Gaming is, first and foremost, about balance. If a game is too hard, players
get discouraged and give up. Too easy and there is no satisfaction in winning.
This is not a secret. Every game developer knows it, and many game enthusiasts
are acquainted with the subject once they start to investigate the question of
"why" they enjoy a specific game so much.

The trouble with free-to-play is that our wallets end up on the balance scale.
How hard, or easy, the game is depends upon how much I'm willing to pump in to
this little game. They make the game too hard to play without paying anything,
but once you open your wallet, things can easily get way to effortless.

In order to develop truly _great_ games, the developer needs to control the
difficulty. I'd rather not have to guess just how much I should pay them in
order to get the best experience.

------
wlesieutre
I think Free to Play, while a nice idea, is somewhat misled. The end goal of a
project like this has to be breaking even or making a profit, and if the free
version is set up to be good enough to play long-term you're not going to
convert as many to sales.

It used to be that these "free versions" were billed as demos, with the
implication that you try it out for 30 days, a chapter of the story, or
whatever the developer chose to limit. And after you get through that, you buy
the game to keep playing. Giving away 90% of the product and hoping people
want the extra 10% enough to pay $15 for it doesn't seem sustainable.

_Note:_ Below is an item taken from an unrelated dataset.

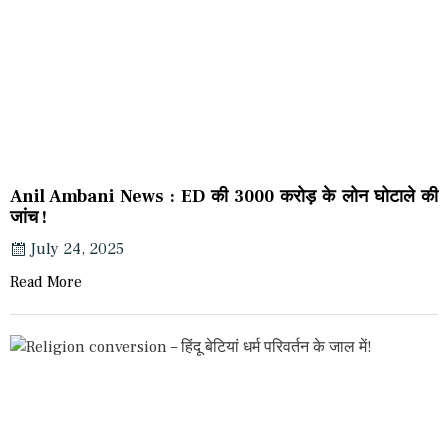
Anil Ambani News : ED की 3000 करोड़ के लोन घोटाले की
जांच !
July 24, 2025
Read More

I especially hate this in competitive multiplayer games (looking at you,
Tribes: Ascend), where you're absolutely at a disadvantage if you haven't
bought stuff or invested a _huge_ amount of time. I'd rather have the type of
demo we used to get in games like Unreal Tournament, where you have the
complete gameplay experience but only have one or two maps to play on.

------
Codhisattva
Title suggestion "Outwitters Outwits One Man Left".

------
herval
A lot of hater comments on the article, most bashing the IAP model. I wonder
what would be a proper/good model, given the volatility of the platform (no
one plays the same game for long) and the average low price...

Random thoughts anyone?

------
marknutter
Flagged for the incredibly misleading title.